Again, like a conscientious and dutiful young pupil, he leaned forward, his face so close to the table you’d think he had eye trouble, and penciled the date.

Voilà.

“Now you two can go back to your slop,” said Zeinab.

“Exactly,” he said, and turning to me: “So tell me about la quarante-deux .”

I told him the whole story again.

Kalaj said that if she had come upstairs with me that night it was because I had done one thing right: I had lingered, just lingered, because when I was standing in front of her as she sat smoking in silence on the stoop, I had not moved, had kept very quiet, had made it very obvious that I was aching and longing for her, that all I could think of at that hour of the night was her shoulders, and that I would make her laugh and be happy, that I would take care of everything, including the two chairs.

But, as always, Kalaj immediately corrected himself. She’d probably made up her mind about me the moment she’d seen me walking toward her, or maybe even on the rooftop weeks earlier.

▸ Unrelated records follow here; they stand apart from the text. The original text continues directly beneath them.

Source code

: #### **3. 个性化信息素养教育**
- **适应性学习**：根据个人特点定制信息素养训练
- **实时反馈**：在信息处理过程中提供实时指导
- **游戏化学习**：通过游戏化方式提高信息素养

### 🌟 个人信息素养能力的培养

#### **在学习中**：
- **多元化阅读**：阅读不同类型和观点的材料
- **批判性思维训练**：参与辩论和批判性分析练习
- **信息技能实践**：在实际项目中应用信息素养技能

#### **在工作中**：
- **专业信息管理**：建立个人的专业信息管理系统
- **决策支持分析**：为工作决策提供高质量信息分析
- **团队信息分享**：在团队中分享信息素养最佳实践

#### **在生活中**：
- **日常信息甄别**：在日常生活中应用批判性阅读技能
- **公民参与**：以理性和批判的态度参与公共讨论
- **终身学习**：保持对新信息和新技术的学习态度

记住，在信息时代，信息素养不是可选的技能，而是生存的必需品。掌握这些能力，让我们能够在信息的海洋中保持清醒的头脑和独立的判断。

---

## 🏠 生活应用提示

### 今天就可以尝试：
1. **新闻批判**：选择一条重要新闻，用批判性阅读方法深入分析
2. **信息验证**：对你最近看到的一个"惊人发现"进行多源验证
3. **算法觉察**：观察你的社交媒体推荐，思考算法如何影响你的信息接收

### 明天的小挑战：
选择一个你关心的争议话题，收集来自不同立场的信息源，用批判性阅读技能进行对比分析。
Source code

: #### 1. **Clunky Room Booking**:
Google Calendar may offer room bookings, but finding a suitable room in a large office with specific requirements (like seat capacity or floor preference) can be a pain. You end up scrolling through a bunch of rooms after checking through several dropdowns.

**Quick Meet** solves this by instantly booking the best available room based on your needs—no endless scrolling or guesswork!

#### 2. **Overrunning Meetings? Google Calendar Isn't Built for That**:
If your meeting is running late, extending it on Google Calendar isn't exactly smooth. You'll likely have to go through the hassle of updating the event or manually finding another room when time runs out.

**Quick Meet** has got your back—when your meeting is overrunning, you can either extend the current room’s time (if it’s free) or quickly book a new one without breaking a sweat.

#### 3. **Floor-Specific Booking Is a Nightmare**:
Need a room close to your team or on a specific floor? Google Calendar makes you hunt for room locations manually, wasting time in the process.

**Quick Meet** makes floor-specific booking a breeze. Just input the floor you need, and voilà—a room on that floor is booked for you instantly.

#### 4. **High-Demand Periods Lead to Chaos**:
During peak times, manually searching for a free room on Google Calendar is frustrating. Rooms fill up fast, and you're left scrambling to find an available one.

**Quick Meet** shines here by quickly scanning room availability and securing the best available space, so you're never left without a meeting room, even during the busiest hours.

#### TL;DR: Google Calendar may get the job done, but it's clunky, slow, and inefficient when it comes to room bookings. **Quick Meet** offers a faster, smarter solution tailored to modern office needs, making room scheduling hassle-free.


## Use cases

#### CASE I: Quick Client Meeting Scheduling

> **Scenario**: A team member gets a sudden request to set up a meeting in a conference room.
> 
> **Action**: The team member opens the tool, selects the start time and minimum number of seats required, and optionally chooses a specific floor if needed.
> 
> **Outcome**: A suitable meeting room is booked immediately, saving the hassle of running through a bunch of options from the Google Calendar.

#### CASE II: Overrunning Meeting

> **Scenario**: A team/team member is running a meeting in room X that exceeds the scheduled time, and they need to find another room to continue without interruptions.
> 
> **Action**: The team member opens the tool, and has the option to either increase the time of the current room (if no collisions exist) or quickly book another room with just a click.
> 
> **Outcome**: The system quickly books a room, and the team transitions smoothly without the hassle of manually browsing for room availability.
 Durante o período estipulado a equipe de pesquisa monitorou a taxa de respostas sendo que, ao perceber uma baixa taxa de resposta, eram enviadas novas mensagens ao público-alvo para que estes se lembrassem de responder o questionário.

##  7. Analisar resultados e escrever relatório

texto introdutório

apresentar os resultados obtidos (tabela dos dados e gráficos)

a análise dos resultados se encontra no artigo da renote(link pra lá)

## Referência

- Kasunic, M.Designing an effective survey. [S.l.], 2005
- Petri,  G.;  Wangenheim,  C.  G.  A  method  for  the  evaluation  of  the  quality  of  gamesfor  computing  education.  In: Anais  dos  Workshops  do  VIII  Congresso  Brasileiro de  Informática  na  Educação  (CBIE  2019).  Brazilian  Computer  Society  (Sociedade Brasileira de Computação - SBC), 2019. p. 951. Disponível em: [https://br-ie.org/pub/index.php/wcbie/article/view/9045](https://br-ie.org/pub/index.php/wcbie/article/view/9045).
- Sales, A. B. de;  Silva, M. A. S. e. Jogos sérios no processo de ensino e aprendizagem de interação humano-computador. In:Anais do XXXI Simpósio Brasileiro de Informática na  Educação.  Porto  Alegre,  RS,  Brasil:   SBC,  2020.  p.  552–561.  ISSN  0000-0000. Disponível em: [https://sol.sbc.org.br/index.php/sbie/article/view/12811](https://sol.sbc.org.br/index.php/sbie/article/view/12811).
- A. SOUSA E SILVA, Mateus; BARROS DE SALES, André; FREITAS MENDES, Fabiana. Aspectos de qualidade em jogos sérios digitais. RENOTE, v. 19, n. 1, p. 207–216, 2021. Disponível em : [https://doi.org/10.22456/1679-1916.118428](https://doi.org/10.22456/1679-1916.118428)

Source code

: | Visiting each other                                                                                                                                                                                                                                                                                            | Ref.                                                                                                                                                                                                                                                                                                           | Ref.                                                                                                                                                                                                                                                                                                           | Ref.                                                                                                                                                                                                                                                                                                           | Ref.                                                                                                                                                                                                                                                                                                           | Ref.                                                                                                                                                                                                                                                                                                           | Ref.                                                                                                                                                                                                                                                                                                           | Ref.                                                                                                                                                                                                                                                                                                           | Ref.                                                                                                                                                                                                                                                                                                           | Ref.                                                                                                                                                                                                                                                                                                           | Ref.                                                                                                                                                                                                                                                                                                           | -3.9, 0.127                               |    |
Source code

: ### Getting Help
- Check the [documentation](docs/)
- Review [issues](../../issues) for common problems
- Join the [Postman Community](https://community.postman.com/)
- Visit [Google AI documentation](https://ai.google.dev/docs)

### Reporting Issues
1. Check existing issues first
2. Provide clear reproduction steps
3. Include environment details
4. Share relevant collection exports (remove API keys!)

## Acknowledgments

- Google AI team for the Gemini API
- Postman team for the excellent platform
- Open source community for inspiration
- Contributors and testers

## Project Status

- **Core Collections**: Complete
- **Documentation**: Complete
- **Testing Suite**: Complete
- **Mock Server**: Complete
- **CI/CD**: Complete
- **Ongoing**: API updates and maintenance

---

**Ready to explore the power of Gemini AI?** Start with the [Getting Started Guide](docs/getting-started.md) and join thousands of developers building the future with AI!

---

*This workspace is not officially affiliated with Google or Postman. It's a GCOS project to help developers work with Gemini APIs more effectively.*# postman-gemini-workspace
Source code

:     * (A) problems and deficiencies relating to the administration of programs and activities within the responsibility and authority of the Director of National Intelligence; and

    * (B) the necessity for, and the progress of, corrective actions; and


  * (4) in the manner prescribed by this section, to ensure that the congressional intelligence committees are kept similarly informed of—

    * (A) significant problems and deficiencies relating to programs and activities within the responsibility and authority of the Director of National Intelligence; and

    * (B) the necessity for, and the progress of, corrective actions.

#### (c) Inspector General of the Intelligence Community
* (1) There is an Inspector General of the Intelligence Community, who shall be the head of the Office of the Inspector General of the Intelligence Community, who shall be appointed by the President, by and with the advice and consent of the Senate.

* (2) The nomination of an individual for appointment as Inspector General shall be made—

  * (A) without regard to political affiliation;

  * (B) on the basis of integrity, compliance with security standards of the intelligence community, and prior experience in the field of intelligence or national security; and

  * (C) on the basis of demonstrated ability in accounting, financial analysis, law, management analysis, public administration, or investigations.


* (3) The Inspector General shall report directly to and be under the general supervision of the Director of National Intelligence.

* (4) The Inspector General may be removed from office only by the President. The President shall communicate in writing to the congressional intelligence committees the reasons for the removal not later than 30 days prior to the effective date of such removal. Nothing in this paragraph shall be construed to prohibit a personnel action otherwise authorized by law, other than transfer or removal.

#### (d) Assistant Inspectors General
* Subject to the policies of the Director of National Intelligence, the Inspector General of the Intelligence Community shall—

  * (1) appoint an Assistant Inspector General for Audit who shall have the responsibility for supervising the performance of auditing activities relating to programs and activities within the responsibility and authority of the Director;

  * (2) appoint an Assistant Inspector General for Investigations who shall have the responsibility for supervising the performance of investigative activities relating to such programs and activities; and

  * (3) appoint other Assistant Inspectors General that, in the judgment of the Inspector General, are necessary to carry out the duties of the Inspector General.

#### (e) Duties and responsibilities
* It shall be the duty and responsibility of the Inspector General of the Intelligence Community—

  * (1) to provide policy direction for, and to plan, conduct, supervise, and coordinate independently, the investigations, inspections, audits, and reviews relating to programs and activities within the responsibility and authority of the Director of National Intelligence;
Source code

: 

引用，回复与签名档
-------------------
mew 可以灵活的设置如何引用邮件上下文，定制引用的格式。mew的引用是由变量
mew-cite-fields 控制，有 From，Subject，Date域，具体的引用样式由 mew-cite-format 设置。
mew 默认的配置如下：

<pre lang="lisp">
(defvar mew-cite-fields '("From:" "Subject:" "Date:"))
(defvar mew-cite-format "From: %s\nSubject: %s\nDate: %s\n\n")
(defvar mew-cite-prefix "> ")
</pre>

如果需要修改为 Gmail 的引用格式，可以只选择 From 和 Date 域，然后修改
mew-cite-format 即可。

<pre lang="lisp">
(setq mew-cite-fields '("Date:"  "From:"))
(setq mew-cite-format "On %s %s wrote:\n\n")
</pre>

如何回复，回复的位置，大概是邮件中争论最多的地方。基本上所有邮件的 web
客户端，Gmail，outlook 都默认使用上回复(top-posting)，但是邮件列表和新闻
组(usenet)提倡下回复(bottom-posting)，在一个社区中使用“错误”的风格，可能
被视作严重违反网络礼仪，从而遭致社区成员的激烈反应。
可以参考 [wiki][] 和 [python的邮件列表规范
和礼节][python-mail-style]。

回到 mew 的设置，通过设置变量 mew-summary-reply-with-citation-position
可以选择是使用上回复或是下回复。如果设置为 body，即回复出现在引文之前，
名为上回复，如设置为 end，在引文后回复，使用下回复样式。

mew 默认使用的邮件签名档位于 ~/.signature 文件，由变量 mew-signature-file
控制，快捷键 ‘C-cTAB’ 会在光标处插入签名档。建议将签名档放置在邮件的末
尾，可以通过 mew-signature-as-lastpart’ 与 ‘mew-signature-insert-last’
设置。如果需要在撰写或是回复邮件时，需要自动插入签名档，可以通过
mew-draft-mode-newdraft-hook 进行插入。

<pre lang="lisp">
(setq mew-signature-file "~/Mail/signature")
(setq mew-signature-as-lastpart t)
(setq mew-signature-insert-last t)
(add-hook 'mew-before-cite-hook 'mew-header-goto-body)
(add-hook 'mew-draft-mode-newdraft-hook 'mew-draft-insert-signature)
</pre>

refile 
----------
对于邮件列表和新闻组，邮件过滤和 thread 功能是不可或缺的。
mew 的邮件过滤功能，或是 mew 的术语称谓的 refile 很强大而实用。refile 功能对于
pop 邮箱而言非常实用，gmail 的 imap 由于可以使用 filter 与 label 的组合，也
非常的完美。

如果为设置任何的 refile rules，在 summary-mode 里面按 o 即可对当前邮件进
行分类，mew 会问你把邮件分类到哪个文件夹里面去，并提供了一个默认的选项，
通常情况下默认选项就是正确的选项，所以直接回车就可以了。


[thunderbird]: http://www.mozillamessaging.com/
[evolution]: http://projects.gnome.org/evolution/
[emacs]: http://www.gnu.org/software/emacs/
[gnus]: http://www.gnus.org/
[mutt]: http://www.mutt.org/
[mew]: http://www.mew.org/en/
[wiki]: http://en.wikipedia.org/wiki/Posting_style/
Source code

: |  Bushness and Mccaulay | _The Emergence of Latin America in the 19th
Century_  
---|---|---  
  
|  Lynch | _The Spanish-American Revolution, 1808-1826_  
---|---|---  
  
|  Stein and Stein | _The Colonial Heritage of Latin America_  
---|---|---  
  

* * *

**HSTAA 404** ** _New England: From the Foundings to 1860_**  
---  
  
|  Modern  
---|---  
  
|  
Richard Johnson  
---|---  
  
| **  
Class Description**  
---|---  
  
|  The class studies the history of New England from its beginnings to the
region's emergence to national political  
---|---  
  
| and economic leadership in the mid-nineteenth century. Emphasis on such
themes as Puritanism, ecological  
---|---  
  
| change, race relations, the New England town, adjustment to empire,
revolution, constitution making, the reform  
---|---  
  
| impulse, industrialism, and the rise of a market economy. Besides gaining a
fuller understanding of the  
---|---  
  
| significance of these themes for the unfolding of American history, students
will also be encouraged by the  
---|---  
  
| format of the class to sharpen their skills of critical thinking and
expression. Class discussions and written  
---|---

“Now tell me about being naked on the terrace.”

“Again?”

“Again.”

“You mean how she suddenly sat on my lap naked and I felt the hair of her vagina on my zeb and couldn’t believe I could go at it again so soon?”

Oké , stop!”

WE HAD HAD such a warm moment together that morning, that in the days and weeks afterward, I made a point of showing up at Café Algiers just as it was about to open. The place smelled of bleach and Mr. Clean, the chairs were still upturned as the floor was drying, and Zeinab was still mopping the kitchen area, all the while making sure the coffee was already brewing and Arab songs playing. When she was in good spirits, she’d put on George Brassens or, as I later found out, her favorite, Barbara, and she’d sing along to Il n’y a pas d’amour heureux and, in mock-cabaret-singer, sidle up to the man who happened to be sitting nearest to the kitchen and sing to him, and to him alone, her favorite verses of the song by Aragon.